船でヨーロッパに渡りました、みたいな。笑
自分たちを(切手コレクターに対して)「切手ユーザー」と呼んでいたわたしたち。
彼女の絵はがきにもこんなかわいい切手が貼ってありました。
郵便好きにはたまらないチョイスです。
テクノロジーの進化で本当に何でも速く便利になって、海外暮らしの身にはとてもありがたいけれど、はがきや切手を選んで何行かだけ書いて送り、何週間も返事をのんびり待っていたあの時代もまた愛しく思えます。
手書きの文字にはぬくもりがあって、画面に浮かぶメールの文字より、その人をもっと近くに感じられるようで。
絵はがきを読む時間は、メールを読む時間よりゆっくり流れる気がします。
そういえば今年は夏にいつもより多くこちらの友だちから絵はがきをもらいました。
どれも夏休みの旅行先からでした。
左はコルシカ島、右上はイタリアのコモ湖、右下は南仏のアンティーブです。
コルシカからのカードを送ってくれた人は筆まめなんですが、他の2枚の送り主は今年が初めて。
文はどれもとても短くて、「コルシカよりキスを送ります(ビーチに牛がいたよ!)」「ここはすてきな所だけど早く会いたいな」などなど。

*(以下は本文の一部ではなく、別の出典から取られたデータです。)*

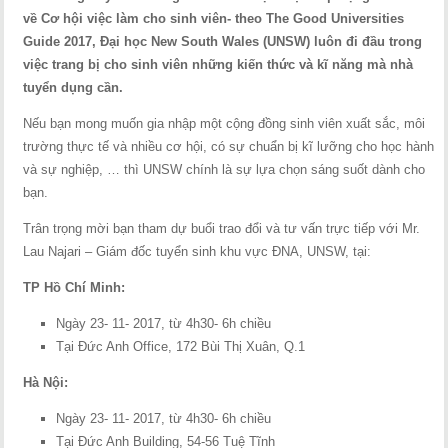
về Cơ hội việc làm cho sinh viên- theo The Good Universities
Guide 2017, Đại học New South Wales (UNSW) luôn đi đầu trong
việc trang bị cho sinh viên những kiến thức và kĩ năng mà nhà
tuyển dụng cần.
Nếu bạn mong muốn gia nhập một cộng đồng sinh viên xuất sắc, môi
trường thực tế và nhiều cơ hội, có sự chuẩn bị kĩ lưỡng cho học hành
và sự nghiệp, … thì UNSW chính là sự lựa chọn sáng suốt dành cho
bạn.
Trân trọng mời bạn tham dự buổi trao đổi và tư vấn trực tiếp với Mr.
Lau Najari – Giám đốc tuyển sinh khu vực ĐNA, UNSW, tại:
TP Hồ Chí Minh:
Ngày 23- 11- 2017, từ 4h30- 6h chiều
Tại Đức Anh Office, 172 Bùi Thị Xuân, Q.1
Hà Nội:
Ngày 23- 11- 2017, từ 4h30- 6h chiều
Tại Đức Anh Building, 54-56 Tuệ Tĩnh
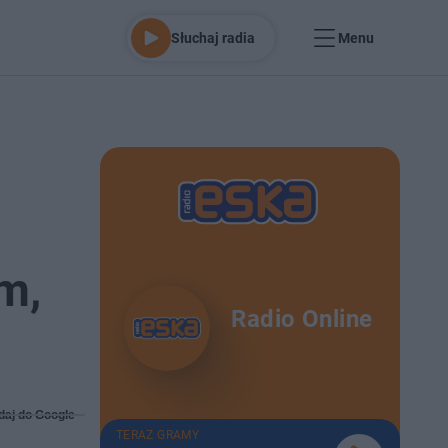
Słuchaj radia
Menu
m,
Radio Online
daj do Google
TERAZ GRAMY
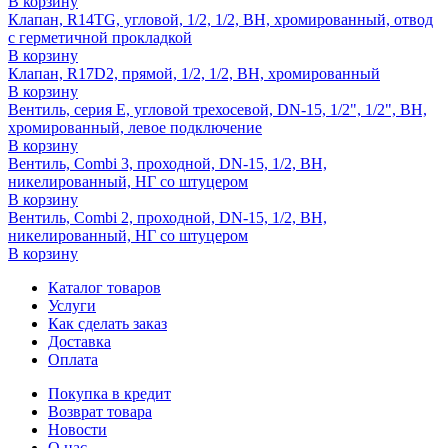
В корзину
Клапан, R14TG, угловой, 1/2, 1/2, ВН, хромированный, отвод
с герметичной прокладкой
В корзину
Клапан, R17D2, прямой, 1/2, 1/2, ВН, хромированный
В корзину
Вентиль, серия E, угловой трехосевой, DN-15, 1/2", 1/2", ВН,
хромированный, левое подключение
В корзину
Вентиль, Combi 3, проходной, DN-15, 1/2, ВН,
никелированный, НГ со штуцером
В корзину
Вентиль, Combi 2, проходной, DN-15, 1/2, ВН,
никелированный, НГ со штуцером
В корзину
Каталог товаров
Услуги
Как сделать заказ
Доставка
Оплата
Покупка в кредит
Возврат товара
Новости
О нас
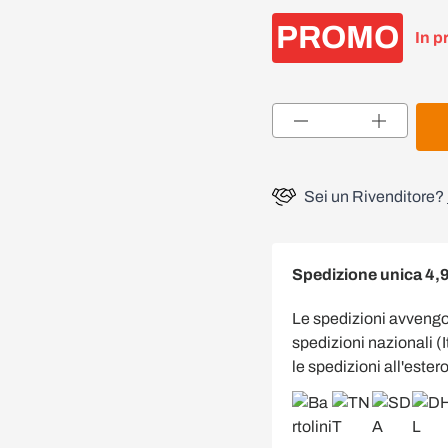
PROMO
In p
Quantità
Sei un Rivenditore?
Spedizione unica 4,
Le spedizioni avveng
spedizioni nazionali (
le spedizioni all'estero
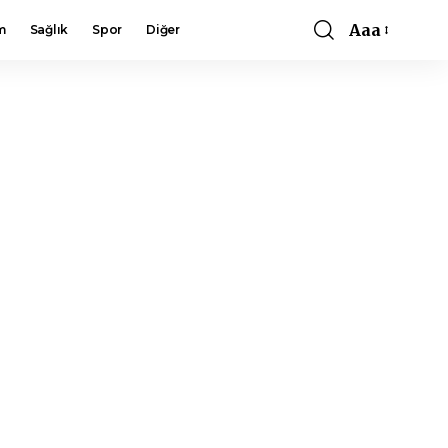
Aaa
m
Sağlık
Spor
Diğer
Font
Resizer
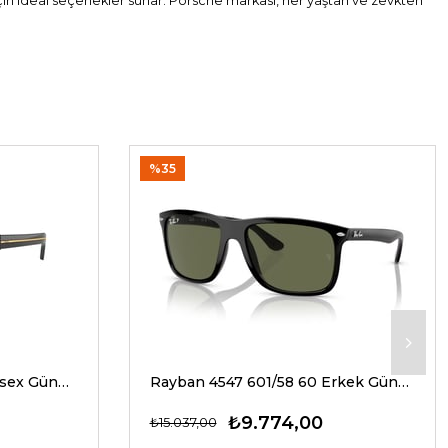
için ideal seçenekler sunar. Porsche markası, her yaştan ve zevkten
%35
Prada A17S 16K20G 54 Unisex Güneş Gözlükleri
Rayban 4547 601/58 60 Erkek Güneş Gözlükleri
₺9.774,00
₺15.037,00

スマホではしょっちゅうメッセージや写真を送り合っているのに、どうして今年は絵はがきになったんだろう。
みんなわたしとほぼ同世代で、かなり大人になってからテクノロジーの急拡大を見た人たちです。
もしかしてわたしと同じように、何でも速い今の時代に少し疲れてきたのかな。
ホリデーでのんびりしていたら、スマホより絵はがきがよくなったのかな。
わたしも絵はがきを書いて聞いてみることにします。
もうみんなロンドンに戻っているけれど。
なんて答えてくれるのか、楽しみ。ふふふ。